Results: Subjects with pChk2-positive but histology-negative (for atypia) lesions had an 8.6 times higher risk of developing SCC compared with those with pChk2-negative and histology-negative lesions. Overall, the presence of detectable pChk2 staining was able to identify lesions at risk of developing SCC within 3 years with a sensitivity of 85.2%, specificity of 74.2%, and predictive accuracy of 78.2% (odds ratio, 19.9; 95% confidence interval, 7.3-55.5).

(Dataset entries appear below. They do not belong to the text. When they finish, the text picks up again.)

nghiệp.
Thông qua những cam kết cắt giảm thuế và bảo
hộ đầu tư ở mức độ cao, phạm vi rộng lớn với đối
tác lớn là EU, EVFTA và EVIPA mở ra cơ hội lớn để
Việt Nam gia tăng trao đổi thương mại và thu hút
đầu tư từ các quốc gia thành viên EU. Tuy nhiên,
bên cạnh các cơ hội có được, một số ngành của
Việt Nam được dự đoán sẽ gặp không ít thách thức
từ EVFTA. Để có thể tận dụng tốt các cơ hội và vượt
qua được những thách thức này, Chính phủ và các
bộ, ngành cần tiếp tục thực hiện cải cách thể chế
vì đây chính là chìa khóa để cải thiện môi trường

Conclusion: This is the first study to include histologically nonatypical cases in the analysis of a putative biomarker for oral precancerous lesions. Our data show that pChk2 merits further investigation as a promising biomarker that can discriminate those lesions at risk for developing SCC, regardless of histologic evidence for atypia.

Figure 1

Photomicrographs of representative pChk2 immunostaining. A. Nuclear staining (brown) of the surface epithelium demonstrating considerable variation in the intensity of the stain within a given field. A diffuse staining pattern is observed (as opposed to sporadic and scattered positivity) involving full thickness of the epithelium. Magnification, ×100. B. A mitotic figure staining dark brown +3 intensity (short arrow), the golden brown staining (two arrowheads) is of +2 intensity,the lighter but discernable brown staining (two longer arrows) is of +1 intensity, and the faint brownish color (circle) was considered as background staining. A complete absence of brown stain (rectangle) was interpreted as negative staining. Magnification, ×400. The fraction of cells exhibiting nuclear staining of various intensity (0, +1, +2, and +3) was estimated and added together to formulate the cumulative score. For example, in the field shown ∼1% has +3 intensity, 15% with +2, and 30% with +1 intensity, which will yield (1% × 3) + two(15% × 2) + (30% × 1) = 0.63 cumulative score. Each slide was independently reviewed thrice and then the results between two pathologists compared to assure consistency.